AnalyticDB for MySQL Serverless Spark is a big data analytics service built on Apache Spark, developed by the AnalyticDB for MySQL team. After you create an AnalyticDB for MySQL cluster, submit Spark jobs with minimal configuration — no Spark cluster deployment required.

How it works
Apache Spark is an open source distributed processing system for big data workloads. It supports SQL and DataFrames across multiple programming languages, and covers SQL, batch processing, stream processing, machine learning, and graph computing.

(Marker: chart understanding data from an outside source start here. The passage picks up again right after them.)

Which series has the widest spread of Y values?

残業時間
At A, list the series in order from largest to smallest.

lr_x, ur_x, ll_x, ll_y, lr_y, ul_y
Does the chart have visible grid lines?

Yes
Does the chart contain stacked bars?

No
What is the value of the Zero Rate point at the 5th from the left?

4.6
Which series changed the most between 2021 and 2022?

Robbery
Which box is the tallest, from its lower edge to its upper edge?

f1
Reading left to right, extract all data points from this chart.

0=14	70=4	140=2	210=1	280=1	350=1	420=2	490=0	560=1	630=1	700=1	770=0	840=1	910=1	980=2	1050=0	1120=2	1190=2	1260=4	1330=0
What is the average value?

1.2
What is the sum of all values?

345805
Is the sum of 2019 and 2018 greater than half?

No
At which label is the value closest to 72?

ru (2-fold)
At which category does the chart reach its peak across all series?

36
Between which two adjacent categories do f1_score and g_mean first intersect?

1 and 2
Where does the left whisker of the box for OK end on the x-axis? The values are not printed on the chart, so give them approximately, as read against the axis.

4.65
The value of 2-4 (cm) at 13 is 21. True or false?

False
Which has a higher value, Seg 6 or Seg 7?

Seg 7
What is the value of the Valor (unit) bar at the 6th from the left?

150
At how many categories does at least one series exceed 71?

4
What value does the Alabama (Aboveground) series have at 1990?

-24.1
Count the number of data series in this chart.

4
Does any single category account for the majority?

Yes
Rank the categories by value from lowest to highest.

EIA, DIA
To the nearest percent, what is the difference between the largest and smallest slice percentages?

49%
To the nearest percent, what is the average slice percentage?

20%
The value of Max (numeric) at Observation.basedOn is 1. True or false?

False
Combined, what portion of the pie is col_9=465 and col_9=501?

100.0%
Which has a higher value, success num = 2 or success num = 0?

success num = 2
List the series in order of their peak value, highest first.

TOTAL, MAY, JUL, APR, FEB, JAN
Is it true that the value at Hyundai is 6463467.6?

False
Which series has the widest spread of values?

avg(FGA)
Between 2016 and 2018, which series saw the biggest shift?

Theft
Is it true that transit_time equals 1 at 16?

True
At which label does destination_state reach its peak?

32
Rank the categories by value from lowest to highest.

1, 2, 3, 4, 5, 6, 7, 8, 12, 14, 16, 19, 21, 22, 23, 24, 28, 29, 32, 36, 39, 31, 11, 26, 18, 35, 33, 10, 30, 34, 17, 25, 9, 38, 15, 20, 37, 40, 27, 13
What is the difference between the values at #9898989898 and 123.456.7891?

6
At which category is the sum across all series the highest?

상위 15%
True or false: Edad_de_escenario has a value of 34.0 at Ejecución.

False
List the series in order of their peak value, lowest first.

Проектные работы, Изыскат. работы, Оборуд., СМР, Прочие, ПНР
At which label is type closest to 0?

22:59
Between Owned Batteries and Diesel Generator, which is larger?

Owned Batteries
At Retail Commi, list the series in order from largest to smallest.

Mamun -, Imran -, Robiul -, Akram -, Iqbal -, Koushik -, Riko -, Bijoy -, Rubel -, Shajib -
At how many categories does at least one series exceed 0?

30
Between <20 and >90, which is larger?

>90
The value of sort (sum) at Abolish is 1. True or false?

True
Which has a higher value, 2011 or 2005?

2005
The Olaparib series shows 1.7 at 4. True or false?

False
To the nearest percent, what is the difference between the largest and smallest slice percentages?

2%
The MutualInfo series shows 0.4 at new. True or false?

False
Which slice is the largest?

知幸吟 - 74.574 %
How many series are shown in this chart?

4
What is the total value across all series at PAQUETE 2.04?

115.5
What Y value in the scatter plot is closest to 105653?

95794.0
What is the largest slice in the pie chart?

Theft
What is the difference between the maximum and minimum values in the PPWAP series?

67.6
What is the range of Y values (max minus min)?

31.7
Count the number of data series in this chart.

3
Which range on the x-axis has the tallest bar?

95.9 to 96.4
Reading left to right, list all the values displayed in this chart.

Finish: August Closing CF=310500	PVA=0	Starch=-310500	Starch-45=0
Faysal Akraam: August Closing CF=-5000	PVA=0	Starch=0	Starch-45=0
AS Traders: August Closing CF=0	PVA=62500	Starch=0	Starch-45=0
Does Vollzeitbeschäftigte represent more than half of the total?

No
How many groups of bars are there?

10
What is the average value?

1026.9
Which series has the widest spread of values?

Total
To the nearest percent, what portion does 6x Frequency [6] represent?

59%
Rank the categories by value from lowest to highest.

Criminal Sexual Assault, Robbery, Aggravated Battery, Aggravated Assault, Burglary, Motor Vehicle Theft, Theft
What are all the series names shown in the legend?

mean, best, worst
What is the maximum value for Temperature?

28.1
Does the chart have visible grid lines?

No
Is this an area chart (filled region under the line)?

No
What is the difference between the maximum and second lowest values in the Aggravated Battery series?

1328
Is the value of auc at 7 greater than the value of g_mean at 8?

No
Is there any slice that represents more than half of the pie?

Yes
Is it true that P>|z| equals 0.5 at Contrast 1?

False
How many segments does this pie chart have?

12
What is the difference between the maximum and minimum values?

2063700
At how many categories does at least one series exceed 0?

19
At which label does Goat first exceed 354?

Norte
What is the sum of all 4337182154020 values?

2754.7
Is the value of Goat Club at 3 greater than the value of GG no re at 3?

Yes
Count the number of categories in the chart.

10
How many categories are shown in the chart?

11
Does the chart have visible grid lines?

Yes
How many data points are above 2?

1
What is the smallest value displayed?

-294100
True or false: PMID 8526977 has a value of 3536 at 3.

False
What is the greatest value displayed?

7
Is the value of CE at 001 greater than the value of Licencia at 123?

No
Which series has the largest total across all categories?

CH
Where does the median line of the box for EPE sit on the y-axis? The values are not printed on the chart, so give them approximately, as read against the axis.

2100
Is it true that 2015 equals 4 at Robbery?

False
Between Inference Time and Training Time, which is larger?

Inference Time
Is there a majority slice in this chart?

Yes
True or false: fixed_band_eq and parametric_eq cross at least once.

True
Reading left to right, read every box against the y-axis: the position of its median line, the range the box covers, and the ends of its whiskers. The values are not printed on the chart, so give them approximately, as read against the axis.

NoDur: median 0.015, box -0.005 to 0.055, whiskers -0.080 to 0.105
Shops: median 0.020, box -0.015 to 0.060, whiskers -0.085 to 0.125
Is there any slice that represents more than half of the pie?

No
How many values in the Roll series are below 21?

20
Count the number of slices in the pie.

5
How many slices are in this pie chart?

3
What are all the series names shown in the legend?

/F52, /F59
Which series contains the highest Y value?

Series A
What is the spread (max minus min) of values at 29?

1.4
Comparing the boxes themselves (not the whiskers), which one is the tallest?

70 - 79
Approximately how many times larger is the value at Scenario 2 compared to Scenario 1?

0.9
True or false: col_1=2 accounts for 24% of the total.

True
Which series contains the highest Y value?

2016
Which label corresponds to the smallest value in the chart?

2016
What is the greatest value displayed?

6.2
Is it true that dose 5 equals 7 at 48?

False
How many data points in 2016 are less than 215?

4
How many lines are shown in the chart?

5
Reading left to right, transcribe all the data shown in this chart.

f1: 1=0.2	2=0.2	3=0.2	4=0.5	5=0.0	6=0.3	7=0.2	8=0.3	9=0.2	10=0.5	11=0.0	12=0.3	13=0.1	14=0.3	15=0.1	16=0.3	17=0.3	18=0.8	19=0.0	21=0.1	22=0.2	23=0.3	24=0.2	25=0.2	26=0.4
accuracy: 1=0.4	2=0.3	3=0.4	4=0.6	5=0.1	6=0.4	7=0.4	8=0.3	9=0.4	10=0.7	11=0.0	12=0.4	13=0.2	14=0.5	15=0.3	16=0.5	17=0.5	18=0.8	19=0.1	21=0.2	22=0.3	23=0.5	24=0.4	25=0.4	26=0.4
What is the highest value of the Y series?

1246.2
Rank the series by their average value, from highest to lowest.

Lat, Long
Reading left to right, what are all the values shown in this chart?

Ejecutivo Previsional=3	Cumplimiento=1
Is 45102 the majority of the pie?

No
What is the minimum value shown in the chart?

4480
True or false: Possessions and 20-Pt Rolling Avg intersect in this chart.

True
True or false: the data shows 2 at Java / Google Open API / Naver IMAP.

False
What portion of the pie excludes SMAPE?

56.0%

Serverless Spark integrates Apache Spark with serverless and cloud-native technologies. The AnalyticDB for MySQL team provides in-depth customization on top of the open source engine — including native integration with AnalyticDB for MySQL data warehouses and optimized access to Object Storage Service (OSS).
Key concepts
| Term | Description |
|---|---|
| Spark job | A unit of work submitted to Serverless Spark. Each job runs independently with its own allocated resources. |
| Driver | The Spark driver process that coordinates job execution. |
| Executor | Spark executor processes that run the actual computation tasks. |
Advantages
| Feature | Description |
|---|---|
| Ease of use | Submit jobs through APIs, scripts, or the console — the same workflow as Apache Spark, without configuring any underlying components. |
| O&M-free | No server setup, Hadoop configuration, or manual resource scaling. AnalyticDB for MySQL manages the infrastructure. |
| Job-level scalability | Allocate resources independently for the driver and executor of each job. Resources scale up within seconds. |
| Reduced costs | Pay only for the resources a job uses. No charges when no resources are in use. |
| Enhanced performance | In typical scenarios, OSS data access runs at up to 5x the speed of standard Apache Spark. Connection performance reaches up to 6x that of a Java Database Connectivity (JDBC) connection. A zero-ETL solution is available for direct integration between AnalyticDB for MySQL and Apache Spark. |
Use cases
| Use case | Description |
|---|---|
| Large-scale ETL | Process and transform high-volume datasets without provisioning a dedicated Spark cluster. |
| Machine learning | Run MLlib-based training jobs with on-demand resources that scale to workload size. |
| Stream processing | Handle real-time data pipelines using Structured Streaming on a fully managed runtime. |
| Ad hoc analytics | Submit batch SQL or DataFrame jobs interactively without cluster pre-allocation. |